PELAKITA.ID – DPRD Sulawesi Selatan memfasilitasi Rapat Dengar Pendapat (RDP) Lintas Komisi demi menindaklanjuti pengaduan dari Aliansi Pemuda dan Nelayan Sangkarang terkait aktivitas penambangan pasir laut.
Pertemuan ini diharapkan menjadi upaya untuk mencari titik temu atau solusi atas penambangan pasir yang dilakukan oleh Boskalis. Pada pertemuan tersebut disorot kegiatan usaha penambangan oleh PT Benteng dan Pelindo, (15 Juli 2020).
Pertemuan ini sebagai respon DPRD Sulsel atas protes nelayan dari sejumlah pulau di Makassar yang menolak penambangan pasir laut di perairan mereka atau di sekitar Kepulauan Sangkarrang. Pada saat aksi protes itu mereka mencegat kapal Queen of the Netherlands milik PT Royal Boskalis.
Menurut Ketua Komisi D DPRD Sulsel, John Rende, rapat ini sangat penting karena mendengarkan langsung aspirasi masyarat pesisir. “Apalagi di pulau, mata pencaharian mereka di laut,” kata John Rende.
Aliansi Pemuda dan Nelayan Sangkarrang diperkuat pula oleh HMI MPO Cabang Makassar, IMM Makassar Timur, Sapma PP Kota Makassar dan perwakilan nelayan kepulauan Sangkarang.

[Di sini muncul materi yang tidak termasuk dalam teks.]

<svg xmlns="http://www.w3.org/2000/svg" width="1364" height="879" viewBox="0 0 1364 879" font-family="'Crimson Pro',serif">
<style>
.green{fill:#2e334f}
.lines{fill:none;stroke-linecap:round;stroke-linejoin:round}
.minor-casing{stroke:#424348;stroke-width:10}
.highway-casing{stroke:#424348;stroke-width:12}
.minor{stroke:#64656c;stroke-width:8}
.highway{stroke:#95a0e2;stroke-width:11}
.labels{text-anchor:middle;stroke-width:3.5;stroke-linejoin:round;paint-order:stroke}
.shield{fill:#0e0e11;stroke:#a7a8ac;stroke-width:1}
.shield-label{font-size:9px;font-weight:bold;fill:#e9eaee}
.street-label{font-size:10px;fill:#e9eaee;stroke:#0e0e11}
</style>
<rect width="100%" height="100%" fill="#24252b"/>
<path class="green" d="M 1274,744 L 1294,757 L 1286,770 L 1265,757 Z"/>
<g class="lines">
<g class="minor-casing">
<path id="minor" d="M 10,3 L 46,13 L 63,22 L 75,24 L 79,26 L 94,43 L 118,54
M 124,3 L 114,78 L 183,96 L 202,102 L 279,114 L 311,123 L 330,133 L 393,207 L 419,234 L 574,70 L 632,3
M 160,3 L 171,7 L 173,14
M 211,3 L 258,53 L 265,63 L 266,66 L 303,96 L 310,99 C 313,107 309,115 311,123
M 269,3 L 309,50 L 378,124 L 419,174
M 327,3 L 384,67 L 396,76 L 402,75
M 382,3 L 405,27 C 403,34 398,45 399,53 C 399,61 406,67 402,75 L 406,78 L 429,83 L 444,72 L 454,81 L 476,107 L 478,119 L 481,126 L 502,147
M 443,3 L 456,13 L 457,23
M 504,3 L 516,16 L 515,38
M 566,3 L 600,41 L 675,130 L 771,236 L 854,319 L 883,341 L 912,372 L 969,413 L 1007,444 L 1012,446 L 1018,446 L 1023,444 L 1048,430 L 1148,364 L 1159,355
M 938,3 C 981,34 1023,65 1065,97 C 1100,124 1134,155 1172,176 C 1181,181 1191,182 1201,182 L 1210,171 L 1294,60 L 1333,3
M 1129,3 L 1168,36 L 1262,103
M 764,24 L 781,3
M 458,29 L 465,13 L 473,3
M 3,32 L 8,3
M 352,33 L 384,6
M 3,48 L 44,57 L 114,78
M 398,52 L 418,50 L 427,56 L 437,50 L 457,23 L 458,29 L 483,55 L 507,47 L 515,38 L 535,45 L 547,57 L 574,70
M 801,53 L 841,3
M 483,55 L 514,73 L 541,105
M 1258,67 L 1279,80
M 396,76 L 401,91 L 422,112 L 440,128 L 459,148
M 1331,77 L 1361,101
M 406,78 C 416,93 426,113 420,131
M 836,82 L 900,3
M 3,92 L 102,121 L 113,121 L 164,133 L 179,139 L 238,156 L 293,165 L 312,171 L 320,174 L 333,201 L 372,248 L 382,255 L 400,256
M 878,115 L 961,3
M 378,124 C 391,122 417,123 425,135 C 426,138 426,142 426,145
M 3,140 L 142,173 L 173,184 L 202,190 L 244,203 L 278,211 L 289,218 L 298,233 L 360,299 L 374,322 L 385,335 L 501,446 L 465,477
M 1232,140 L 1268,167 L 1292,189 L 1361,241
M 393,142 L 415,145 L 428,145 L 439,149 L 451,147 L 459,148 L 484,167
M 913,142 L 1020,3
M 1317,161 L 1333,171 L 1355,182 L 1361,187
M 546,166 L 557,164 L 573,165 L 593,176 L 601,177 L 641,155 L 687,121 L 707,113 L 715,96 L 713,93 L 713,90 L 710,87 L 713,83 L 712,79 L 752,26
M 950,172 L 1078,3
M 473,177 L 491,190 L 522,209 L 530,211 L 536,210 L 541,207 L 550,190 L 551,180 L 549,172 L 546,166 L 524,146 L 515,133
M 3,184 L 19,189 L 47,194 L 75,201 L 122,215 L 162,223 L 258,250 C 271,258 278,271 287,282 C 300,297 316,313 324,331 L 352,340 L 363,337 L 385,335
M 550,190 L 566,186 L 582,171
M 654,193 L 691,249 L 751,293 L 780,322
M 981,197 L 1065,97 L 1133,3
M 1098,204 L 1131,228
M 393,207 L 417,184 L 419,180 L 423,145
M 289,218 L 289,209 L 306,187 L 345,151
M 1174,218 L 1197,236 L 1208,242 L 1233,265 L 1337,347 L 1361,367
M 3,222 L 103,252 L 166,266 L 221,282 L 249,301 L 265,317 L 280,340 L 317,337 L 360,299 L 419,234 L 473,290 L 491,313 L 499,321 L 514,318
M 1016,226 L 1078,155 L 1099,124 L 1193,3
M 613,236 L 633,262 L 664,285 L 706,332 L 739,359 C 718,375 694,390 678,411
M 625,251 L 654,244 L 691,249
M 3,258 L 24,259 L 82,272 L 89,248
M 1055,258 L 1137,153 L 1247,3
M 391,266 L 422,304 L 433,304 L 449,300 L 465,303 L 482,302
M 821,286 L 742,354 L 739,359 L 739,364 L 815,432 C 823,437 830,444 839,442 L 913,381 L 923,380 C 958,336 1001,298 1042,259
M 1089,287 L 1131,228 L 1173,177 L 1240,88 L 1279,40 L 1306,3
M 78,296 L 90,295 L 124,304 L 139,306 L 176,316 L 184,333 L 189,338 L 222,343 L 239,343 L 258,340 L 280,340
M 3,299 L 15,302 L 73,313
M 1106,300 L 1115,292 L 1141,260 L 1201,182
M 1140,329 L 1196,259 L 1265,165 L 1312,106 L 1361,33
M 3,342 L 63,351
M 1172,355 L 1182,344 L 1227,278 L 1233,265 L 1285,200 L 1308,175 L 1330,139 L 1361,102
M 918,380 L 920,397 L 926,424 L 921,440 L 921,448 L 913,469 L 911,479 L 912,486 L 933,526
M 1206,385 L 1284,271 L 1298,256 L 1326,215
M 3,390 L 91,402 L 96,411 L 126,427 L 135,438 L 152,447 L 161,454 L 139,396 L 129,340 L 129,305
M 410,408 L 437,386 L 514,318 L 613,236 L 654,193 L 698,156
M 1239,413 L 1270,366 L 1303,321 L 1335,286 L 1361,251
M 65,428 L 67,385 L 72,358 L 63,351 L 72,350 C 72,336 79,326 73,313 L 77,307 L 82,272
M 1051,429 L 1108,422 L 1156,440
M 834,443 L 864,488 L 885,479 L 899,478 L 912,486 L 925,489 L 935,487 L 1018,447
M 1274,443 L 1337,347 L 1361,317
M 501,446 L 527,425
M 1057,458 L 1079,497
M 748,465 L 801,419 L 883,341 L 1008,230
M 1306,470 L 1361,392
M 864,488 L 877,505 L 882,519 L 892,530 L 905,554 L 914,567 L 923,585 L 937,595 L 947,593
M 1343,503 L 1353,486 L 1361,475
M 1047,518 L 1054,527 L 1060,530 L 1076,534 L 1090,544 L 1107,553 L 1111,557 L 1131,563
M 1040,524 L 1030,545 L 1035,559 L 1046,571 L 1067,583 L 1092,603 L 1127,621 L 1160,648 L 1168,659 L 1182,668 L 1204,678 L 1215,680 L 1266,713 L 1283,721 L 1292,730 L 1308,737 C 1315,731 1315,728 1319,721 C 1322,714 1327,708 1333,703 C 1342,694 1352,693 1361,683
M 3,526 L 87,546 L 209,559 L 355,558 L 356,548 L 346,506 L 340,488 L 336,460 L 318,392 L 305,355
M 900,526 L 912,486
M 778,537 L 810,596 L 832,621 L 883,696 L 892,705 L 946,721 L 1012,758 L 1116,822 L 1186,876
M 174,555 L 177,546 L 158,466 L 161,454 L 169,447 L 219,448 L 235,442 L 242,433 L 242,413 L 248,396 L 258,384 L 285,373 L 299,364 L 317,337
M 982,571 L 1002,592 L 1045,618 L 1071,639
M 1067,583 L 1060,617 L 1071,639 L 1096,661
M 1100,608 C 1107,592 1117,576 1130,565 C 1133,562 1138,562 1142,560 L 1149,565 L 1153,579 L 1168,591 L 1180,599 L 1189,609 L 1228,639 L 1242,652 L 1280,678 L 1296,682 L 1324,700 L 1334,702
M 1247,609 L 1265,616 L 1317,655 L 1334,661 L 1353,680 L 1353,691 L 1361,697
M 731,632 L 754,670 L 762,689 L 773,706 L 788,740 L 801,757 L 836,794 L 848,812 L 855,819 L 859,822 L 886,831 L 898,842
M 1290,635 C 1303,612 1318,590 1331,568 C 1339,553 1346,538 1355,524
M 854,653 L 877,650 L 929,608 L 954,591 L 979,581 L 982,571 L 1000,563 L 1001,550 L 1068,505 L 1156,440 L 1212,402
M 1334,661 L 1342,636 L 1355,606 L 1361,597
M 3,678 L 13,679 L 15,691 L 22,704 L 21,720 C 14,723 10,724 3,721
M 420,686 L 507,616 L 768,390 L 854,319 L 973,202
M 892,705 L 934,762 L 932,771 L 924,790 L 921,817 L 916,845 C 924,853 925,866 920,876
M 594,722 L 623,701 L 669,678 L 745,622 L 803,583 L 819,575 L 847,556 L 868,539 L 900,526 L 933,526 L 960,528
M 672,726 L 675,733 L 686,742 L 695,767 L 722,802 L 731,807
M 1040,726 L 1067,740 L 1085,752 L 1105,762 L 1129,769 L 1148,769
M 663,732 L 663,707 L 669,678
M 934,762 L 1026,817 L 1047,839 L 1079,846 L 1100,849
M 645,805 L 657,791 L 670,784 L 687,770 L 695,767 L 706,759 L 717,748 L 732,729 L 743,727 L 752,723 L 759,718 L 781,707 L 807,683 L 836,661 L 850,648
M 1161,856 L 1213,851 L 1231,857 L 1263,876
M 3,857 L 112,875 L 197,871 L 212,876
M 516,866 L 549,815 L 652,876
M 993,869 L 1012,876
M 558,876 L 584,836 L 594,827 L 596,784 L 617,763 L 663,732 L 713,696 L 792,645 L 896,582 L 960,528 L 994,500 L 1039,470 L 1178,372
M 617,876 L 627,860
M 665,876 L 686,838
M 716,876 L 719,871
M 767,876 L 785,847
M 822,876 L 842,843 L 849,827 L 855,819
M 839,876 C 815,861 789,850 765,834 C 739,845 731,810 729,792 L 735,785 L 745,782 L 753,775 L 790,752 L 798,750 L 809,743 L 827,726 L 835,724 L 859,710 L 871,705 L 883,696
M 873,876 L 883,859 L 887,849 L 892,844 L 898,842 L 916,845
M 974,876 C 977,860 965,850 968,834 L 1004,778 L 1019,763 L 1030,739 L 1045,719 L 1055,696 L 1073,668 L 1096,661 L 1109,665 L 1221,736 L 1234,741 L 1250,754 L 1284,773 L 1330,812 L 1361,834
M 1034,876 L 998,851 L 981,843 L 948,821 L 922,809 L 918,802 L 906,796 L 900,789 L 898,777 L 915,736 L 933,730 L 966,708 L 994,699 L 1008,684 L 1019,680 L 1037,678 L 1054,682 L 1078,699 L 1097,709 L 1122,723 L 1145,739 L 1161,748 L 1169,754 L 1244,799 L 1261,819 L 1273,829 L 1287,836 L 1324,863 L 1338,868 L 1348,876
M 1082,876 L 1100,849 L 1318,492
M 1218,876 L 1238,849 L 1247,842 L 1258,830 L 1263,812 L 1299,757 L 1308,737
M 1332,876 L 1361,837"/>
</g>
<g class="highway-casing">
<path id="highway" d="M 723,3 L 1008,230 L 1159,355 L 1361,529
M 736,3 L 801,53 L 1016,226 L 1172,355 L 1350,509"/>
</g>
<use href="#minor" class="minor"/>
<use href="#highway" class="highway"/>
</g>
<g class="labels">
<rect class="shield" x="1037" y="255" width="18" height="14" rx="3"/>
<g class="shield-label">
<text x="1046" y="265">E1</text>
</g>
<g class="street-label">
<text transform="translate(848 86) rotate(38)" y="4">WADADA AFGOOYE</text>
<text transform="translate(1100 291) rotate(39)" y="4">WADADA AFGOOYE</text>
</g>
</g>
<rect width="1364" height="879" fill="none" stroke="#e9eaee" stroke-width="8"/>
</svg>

Menurut John Rende, dengan adanya penambangan maka mengganggu aktivitas masyarakat karenanya perlu solusi dan pencegahan. “Aktivitas pertambangan pasir juga bisa menyebabkan turunnya penghasilan nelayan karena dilakukan di wilayah tangkap. Ini perlu diwaspadai,” kata Rende kepada awak media.
Situasi saat ini
Pelakita.ID menelusuri situasi pertambangan pasir ini dengan mengontak beberapa pihak, dari Unhas, Pemprov dan aktivis LSM di Makassar dan Galesong Takalar, berkaitan situasi penambangan pasir ini.

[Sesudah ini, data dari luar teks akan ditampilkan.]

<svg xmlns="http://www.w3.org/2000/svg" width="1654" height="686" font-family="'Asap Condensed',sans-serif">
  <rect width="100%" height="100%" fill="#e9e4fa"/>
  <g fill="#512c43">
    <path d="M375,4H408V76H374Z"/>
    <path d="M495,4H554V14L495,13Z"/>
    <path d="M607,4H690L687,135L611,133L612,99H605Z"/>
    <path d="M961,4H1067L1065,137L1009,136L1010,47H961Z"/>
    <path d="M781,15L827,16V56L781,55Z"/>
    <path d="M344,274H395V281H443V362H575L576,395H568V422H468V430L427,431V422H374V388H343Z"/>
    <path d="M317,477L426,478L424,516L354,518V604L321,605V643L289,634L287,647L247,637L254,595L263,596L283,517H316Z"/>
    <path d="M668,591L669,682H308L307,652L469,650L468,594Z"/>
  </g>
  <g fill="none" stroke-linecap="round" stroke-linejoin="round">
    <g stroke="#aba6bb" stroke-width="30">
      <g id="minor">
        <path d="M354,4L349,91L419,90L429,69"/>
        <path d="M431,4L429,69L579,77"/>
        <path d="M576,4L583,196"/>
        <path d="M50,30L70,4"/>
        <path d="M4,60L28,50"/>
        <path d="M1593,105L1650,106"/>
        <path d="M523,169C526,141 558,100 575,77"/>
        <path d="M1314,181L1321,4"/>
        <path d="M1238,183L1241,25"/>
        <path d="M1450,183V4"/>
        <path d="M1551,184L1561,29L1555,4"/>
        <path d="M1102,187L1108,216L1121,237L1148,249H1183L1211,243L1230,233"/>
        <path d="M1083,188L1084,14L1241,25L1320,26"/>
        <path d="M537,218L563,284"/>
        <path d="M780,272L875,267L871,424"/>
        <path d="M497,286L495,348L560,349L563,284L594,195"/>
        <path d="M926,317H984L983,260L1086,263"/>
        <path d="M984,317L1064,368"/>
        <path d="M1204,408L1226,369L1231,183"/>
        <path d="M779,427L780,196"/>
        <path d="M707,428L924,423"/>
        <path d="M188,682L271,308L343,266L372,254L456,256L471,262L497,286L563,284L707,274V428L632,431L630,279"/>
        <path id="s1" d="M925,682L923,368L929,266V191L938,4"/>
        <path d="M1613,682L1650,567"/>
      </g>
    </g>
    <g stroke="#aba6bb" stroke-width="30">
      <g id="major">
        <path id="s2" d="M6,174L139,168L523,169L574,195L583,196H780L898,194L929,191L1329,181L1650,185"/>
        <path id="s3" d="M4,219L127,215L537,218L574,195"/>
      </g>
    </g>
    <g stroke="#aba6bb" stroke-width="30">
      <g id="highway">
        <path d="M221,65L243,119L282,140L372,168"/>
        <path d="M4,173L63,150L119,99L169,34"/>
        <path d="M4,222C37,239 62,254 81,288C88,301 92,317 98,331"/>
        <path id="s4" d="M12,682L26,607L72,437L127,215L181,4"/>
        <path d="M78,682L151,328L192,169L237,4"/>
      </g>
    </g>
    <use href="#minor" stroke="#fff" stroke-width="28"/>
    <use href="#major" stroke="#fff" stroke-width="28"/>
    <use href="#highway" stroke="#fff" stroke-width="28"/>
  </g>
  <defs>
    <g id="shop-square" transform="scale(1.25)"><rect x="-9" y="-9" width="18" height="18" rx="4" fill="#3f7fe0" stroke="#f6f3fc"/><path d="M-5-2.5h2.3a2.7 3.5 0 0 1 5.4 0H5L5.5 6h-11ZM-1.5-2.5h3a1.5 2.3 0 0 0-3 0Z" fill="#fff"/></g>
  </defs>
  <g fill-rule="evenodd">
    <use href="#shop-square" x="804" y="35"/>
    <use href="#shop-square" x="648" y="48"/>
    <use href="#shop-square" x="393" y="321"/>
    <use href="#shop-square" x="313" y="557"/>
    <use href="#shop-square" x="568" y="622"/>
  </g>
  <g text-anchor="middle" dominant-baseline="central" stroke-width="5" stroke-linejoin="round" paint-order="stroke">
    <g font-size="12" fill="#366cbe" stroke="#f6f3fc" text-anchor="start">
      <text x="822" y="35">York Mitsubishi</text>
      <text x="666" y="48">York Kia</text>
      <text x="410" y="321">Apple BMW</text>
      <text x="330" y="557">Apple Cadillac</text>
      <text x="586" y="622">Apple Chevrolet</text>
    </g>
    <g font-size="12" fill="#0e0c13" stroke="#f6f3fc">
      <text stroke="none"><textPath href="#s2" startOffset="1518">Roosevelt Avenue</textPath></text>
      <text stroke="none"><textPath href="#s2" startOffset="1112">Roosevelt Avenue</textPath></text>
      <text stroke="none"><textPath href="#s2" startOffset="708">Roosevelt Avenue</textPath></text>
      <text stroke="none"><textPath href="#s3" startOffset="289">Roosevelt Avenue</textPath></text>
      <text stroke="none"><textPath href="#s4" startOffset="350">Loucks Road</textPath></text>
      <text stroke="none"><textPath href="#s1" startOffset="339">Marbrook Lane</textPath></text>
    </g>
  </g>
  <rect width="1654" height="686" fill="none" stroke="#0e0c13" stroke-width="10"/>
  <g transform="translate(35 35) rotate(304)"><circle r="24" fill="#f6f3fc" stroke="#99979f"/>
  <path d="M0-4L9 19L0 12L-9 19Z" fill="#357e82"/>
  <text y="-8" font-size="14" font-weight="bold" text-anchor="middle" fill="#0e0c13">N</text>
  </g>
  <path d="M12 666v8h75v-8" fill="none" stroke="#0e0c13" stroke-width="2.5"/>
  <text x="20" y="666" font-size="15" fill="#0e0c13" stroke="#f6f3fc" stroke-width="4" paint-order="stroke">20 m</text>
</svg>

Ada pun beberapa fakta yang perlu didapatkan adalah sejauh ini di Sulawesi Selatan ada tiga daerah atau zona yang dibolehkan untuk menambang. Salah satunya di zona perairan Takalar. Galesong dan Tanakeke ke barat.

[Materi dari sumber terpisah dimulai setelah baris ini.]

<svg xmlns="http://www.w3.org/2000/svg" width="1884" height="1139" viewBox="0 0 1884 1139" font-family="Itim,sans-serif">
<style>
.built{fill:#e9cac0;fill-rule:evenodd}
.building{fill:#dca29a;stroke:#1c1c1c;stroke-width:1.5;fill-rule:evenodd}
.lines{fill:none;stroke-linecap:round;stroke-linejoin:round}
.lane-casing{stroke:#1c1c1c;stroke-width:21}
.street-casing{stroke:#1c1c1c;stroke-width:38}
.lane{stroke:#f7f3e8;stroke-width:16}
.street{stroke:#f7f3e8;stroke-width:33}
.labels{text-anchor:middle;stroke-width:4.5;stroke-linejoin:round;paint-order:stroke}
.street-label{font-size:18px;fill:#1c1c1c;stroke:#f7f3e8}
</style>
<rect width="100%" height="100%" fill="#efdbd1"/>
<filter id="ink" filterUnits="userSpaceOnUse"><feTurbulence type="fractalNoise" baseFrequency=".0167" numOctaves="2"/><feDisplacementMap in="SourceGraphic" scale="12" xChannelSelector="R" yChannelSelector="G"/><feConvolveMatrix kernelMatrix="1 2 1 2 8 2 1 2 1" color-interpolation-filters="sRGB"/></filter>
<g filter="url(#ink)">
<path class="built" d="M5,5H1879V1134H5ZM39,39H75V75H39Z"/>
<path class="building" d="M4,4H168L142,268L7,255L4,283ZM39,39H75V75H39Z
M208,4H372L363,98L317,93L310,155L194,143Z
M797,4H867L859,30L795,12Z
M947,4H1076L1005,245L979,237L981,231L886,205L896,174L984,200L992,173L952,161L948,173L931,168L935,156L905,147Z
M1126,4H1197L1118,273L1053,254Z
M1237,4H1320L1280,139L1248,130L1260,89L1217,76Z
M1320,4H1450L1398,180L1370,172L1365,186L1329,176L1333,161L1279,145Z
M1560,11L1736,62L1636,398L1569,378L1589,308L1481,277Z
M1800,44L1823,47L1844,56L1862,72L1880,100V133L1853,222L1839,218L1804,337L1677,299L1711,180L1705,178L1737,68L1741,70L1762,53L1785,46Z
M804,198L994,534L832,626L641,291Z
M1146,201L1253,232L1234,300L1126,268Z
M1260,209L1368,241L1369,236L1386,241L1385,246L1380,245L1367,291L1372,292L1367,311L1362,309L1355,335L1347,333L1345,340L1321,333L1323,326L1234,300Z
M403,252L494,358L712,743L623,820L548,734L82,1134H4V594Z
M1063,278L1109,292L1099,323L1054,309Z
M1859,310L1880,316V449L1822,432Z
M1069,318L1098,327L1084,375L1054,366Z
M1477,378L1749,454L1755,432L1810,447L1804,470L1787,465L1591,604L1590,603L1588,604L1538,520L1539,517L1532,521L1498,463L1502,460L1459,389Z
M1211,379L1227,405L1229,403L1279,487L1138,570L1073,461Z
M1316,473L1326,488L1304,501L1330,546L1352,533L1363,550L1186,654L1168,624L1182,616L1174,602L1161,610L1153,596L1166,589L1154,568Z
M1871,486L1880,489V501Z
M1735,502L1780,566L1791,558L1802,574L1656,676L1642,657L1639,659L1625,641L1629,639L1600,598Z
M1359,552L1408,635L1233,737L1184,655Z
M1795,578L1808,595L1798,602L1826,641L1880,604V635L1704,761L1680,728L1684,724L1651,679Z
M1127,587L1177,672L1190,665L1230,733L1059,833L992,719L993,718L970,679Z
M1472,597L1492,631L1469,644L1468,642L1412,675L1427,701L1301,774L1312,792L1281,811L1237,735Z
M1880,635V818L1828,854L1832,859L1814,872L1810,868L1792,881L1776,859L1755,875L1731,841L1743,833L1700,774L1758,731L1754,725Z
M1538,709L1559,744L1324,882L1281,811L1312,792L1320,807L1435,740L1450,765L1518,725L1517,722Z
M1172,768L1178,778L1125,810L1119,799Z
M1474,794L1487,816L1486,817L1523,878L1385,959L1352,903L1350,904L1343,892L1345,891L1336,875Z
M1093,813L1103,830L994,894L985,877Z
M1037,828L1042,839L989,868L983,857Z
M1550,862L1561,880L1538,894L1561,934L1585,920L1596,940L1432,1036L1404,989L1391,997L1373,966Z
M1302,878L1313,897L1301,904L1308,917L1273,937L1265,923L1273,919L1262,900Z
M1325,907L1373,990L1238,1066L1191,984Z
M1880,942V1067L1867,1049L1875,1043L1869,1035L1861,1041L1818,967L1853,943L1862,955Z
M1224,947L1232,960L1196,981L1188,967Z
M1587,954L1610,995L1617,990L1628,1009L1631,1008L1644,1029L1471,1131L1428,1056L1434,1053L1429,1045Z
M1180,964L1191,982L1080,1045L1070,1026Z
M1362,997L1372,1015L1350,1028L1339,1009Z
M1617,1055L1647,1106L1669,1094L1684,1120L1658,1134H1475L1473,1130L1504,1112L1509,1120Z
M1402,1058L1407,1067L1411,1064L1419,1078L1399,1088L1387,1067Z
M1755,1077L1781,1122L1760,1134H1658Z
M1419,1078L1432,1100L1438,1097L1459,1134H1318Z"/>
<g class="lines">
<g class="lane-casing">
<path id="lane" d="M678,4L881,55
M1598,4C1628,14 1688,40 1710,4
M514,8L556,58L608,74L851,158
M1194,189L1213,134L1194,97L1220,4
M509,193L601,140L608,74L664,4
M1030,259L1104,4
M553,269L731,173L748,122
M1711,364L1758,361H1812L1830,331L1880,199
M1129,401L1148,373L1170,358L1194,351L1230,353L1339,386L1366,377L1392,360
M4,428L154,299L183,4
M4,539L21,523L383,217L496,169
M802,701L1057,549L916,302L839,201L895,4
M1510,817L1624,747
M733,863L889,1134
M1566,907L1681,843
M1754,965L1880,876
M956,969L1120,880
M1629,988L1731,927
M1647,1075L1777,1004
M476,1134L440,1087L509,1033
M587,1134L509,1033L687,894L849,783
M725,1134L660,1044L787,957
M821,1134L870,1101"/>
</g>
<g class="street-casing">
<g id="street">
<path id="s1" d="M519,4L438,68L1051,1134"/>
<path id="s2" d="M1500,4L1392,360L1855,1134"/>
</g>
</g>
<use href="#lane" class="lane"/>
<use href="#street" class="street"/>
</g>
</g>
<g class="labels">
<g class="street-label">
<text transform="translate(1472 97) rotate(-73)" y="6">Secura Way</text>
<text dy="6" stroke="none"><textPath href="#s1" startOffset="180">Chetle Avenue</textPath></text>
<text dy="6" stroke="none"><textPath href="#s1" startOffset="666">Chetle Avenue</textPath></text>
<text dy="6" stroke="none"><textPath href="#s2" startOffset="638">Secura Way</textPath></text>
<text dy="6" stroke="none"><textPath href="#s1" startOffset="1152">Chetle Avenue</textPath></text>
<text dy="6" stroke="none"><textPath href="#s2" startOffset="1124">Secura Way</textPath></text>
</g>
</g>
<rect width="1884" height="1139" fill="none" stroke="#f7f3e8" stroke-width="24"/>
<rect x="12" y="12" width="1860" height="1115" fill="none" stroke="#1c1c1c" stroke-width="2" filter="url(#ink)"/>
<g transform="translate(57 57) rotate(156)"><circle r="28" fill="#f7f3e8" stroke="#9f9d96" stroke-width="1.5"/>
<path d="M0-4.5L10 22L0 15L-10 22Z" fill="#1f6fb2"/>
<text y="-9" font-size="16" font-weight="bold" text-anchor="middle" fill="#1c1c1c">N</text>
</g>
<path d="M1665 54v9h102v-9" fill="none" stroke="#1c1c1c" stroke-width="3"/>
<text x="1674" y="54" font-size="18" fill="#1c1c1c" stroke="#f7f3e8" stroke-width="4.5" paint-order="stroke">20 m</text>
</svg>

Pada RDP tadi nelayan atau warga Sangkarang sangat terdampak oleh hadirnya kapal Boskalis yang akan masuk atau keluar dari NPM atau New Port Makassar.
Sejauh ini beredar informasi bahwa penambangan sebelumnya belum mengacu ke UU baru, jadi masih berkaitan dengan Pemda Takalar. Setelah berlaku UU 23/2014 melalui RZWP3K, maka dibuatlah zonasi. Ini sudah memperkecil zona tambang dan semua di atas 8 mil.
Pada pertemuan yang disebutkan sebelumnya, terungkap bahwa selama penetapan RZWP3K, pihak yang banyak terlibat adalah warga 7 desa di Takalar. Warga di Spermonde atau Sangkarang tak ikut dalam proses penyusunan RZWP3K.
Diperoleh juga informasi bahwa bisnis tambang pasir sangat menggiurkan, terbetik kabar kalau ada 20 perusahaan sudah mengusulkan izin ke Kantor DPMPTSP Sulsel.
“Ini tidak mudah sebab harus ada izin lokasi, IUP, Amdal, dan izin dari perhubungan. Saat ini ada dua perusahaan yang sudah beroperasi dari empat yang sudah dapat izin, keduanya adalah PT Benteng dan Alefu,” kata sumber Pelakita.ID.